Hyperion, de Hölderlin



Los sabios son malos profesores porque no entienden la ignorancia de los demás, dice Savater. Los que creen entender de todo no entienden a los demás. Uno debe subir todos los peldaños pero, cuando al fin no hay peldaños, hay que dar el salto. El proceso discursivo ortodoxo conduce a callejones sin salida que solo superan los saltimbanquis del dogma. Solo hay que saber maquillarlos.

En una desierta, bonita y limpísima catedral mudéjar de Guadalajara, hojeo sentado en un banco el Hyperion, de Hölderlin: «De la pura inteligencia no brotó nunca nada inteligible, ni nada razonable de la razón pura». Que se lo digan a Hegel o a su nuevo seguidor, Vila-Matas.

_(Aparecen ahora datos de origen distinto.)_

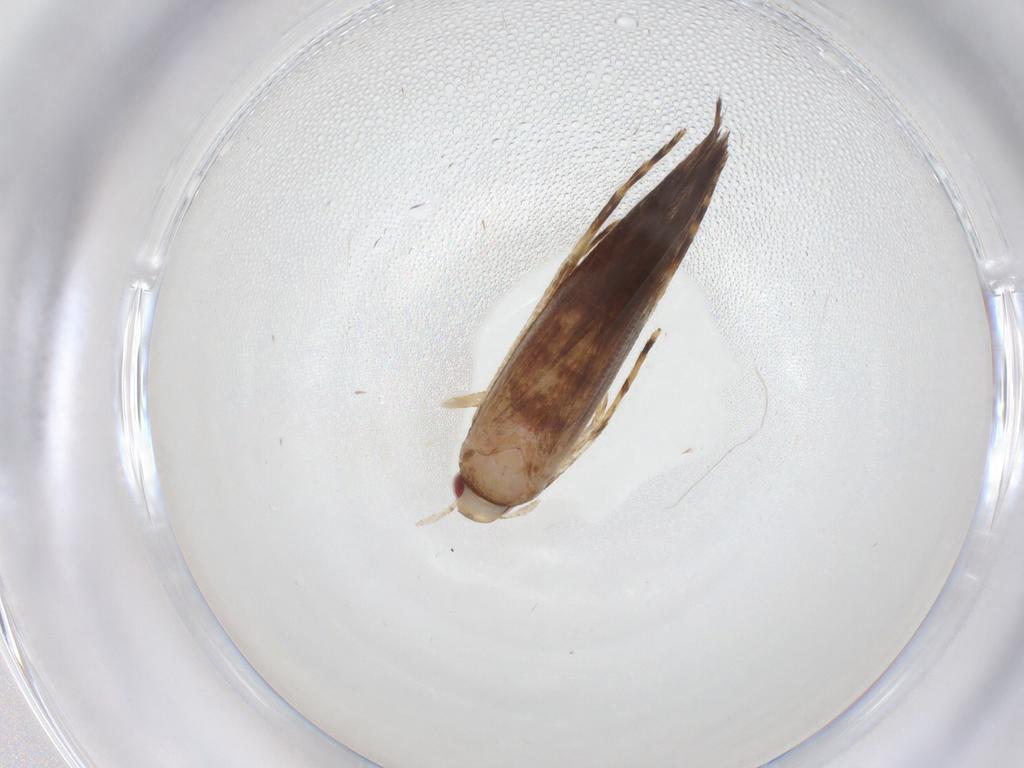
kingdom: Animalia
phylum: Arthropoda
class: Insecta
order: Lepidoptera
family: Cosmopterigidae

Al menos duda entre qué es lo primero, si cambiar el mundo de Marx, o cambiar al hombre de Rimbaud. «Me avergoncé de haber sobrevalorado el juicio del público», piensa el hombre superfluo superior. «El hombre es un Dios cuando sueña y un mendigo cuando reflexiona». Esperanzado y decepcionado por los mismos motivos «la vida consiste en la alternancia entre el desarrollo y el repliegue, en una huida y vuelta a uno mismo».